Thorsby Hotel and Bar celebrates 90 years

MLA discovers set of 1965 plates for his wife’s Corvair

One of the great things about being an MLA is getting to meet and eventually serve your constituents.

Over the past three weeks I have had so many opportunities to celebrate special events with constituents.

The Calmar parade and the gigantic flea market down main street has become one of the things I most enjoy attending. Many of you have seen the little red 1965 Corvair my wife drives in all of the parades across the constituency. So it was a lot of fun to discover in the antique store in Calmar an old set of 1965 Alberta license plates that are even red and white that can now adorn my parade car.

There are not many businesses in this constituency that can claim to have been in business for 90 years. So it was an amazing night spent celebrating the 90th anniversary of the Thorsby Hotel and Bar.
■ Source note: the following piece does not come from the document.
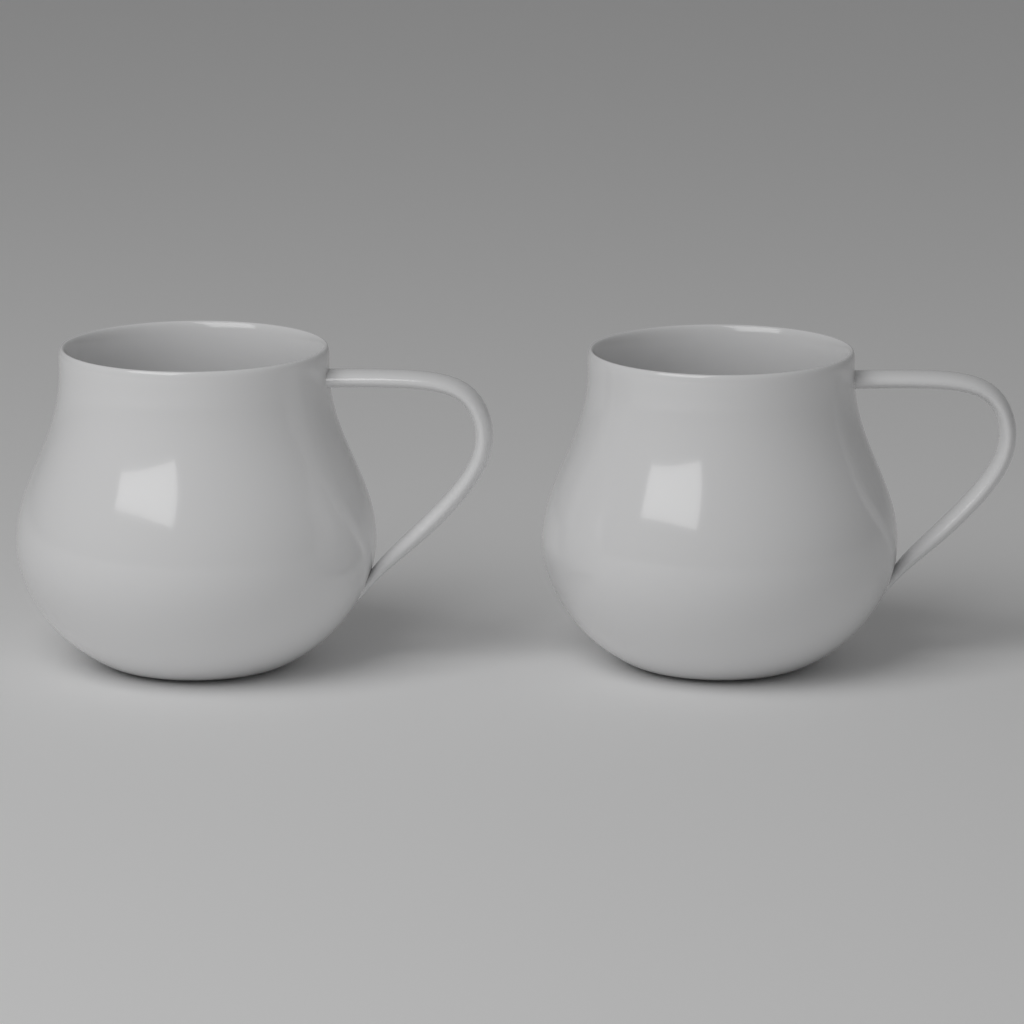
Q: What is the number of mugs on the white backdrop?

There was great music, lots of people and it was so interesting to see some of the old pictures of the hotel over the years, especially the picture of the Thorsby Men’s baseball team taken in the hotel.

Just the other day I went down to where the oil spill south of Drayton Valley occurred. No one wants to see an oil spill, especially one that affects a creek that feeds the North Saskatchewan River but I was so proud of the clean-up effort I saw going on. The scope of the effort taken to clean up what in comparison to some of the spills we have read about is a relatively small spill was impressive. The booms, skimmers and clean-up crews, the vac trucks and oversight by the AER all of these people and agencies were working together and getting the job done. It made me proud to be part of the best, most environmentally responsible oil industry anywhere in the world. Good job guys!

I also had the pleasure this past week of attending the media event for EAVOR an Alberta energy company drilling a deep well geo-thermal pilot project near Rocky Mountain House. Several hundred attendees saw two rigs two and a half kilometers apart drill two wells 2.5 kilometres deep and then drill laterally and connect the two bore holes together to create a continuous loop that will collect the heat of the earth. I don’t believe that the expertise and technology exists anywhere else in the world to do this and should the technology prove successful then the first commercial geo-thermal electrical project is slated to begin sometime in the next year in Drayton Valley.

We live in an amazing province and this constituency has so much going for it and it is a privilege to represent you inside and outside of the Legislature.

Mark Smith is MLA for the Drayton-Devon constituency and writes a regular column for The Wetaskiwin Pipestone Flyer.